* SOURCE PASSAGE
++++++++++

Question

A man row a boat at 4 kmhr^—1 in a still water , he row the boat 2km up stream and 2km back to it starting place In 2 hours ,how far is the stream flowing ?

Answer 1

Correct Question :

A man can row a boat at 4 km/hr in still water. He rows the boat 2 km upstream and 2 km back to his starting place in 2 hours. How fast is the stream flowing?

Answer:

The stream flows at 2√2 km/hr.

Explanation:

Given,

• A man can row a boat at 4 km/h in still water
• he rows the boat 2km upstream and 2km back to it starting place in 2 hours

To find,

• speed of the stream

Formula,

$\sf Speed =\dfrac{Distance}{time}\\\\ \underline{\boxed{\sf time=\dfrac{Distance}{Speed}}}$

Solution,

 Let Vₘ km/h be the speed of man in still water

and Vₛ km/h be the speed of the stream

t₁ - time taken to row 2 km upstream

t₂ - time taken to row 2 km downstream

• If a man rows a boat in the direction opposite to the flow of the stream, then it is called upstream.

++++++++++

* ASSIGNMENT A
In the boat-and-stream problem, how fast does the stream flow according to the answer?

++++++++++

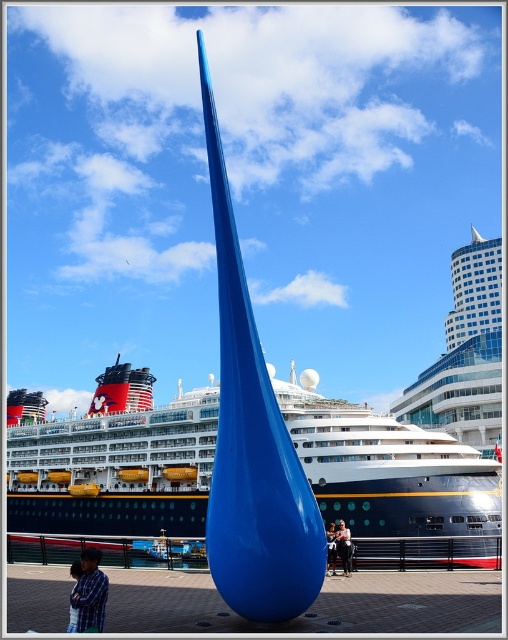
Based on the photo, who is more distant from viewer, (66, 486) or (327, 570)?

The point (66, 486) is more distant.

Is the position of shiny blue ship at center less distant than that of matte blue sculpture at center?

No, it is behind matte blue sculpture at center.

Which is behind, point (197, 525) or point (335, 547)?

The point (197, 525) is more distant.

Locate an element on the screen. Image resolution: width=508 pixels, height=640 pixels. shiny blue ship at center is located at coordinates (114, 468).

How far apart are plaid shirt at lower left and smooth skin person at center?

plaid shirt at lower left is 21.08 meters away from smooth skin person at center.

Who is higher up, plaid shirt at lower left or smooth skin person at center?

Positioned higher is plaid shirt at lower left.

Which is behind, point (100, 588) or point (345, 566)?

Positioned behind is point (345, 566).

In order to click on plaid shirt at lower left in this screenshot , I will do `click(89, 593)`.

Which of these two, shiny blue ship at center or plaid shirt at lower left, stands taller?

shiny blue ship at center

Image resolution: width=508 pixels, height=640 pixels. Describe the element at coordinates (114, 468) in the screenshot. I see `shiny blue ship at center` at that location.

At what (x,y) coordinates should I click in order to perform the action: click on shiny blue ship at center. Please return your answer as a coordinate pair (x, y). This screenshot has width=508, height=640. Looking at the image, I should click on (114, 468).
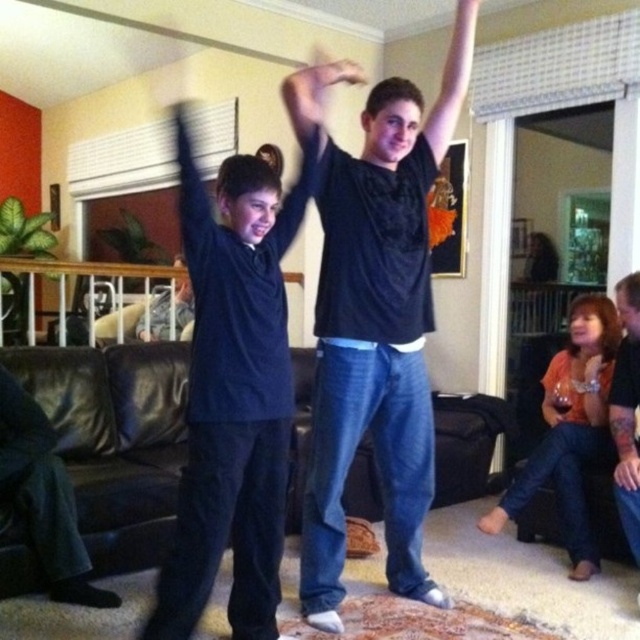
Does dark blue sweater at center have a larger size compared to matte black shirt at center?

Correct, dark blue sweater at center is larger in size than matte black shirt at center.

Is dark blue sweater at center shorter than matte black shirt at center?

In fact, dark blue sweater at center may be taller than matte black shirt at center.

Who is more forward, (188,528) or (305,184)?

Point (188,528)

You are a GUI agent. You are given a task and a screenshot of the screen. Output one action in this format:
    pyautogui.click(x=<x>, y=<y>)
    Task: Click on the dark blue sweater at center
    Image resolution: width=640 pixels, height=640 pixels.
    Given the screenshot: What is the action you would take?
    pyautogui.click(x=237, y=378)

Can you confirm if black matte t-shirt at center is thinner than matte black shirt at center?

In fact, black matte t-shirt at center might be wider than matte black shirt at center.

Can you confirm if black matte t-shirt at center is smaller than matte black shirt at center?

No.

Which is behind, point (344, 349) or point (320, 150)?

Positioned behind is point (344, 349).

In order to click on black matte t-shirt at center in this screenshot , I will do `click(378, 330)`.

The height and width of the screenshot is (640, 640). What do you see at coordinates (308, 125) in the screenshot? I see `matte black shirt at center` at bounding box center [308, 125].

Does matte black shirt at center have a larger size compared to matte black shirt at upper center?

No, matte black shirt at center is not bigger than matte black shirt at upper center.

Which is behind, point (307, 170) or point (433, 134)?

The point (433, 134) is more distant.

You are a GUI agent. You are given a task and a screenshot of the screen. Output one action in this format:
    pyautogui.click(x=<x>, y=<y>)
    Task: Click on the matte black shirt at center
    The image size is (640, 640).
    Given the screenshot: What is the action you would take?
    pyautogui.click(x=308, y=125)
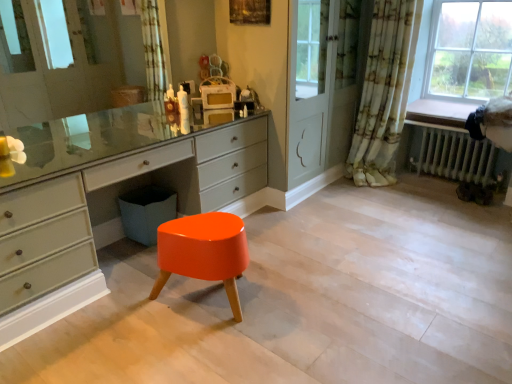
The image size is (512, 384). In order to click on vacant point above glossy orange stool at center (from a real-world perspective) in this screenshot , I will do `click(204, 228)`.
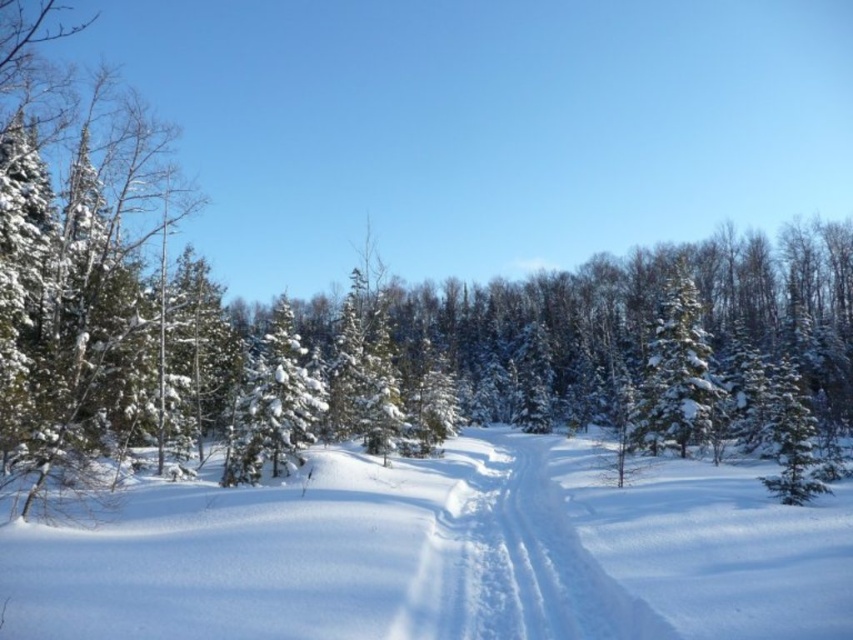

++++++++++

* ASSIGNMENT B
Find every line in the records that contains the word "distant", and copy each of those lines.

* EXERCISE ANSWER A
2√2 km/hr

* EXERCISE ANSWER B
Based on the photo, who is more distant from viewer, (66, 486) or (327, 570)?
The point (66, 486) is more distant.
Is the position of shiny blue ship at center less distant than that of matte blue sculpture at center?
The point (197, 525) is more distant.
The point (433, 134) is more distant.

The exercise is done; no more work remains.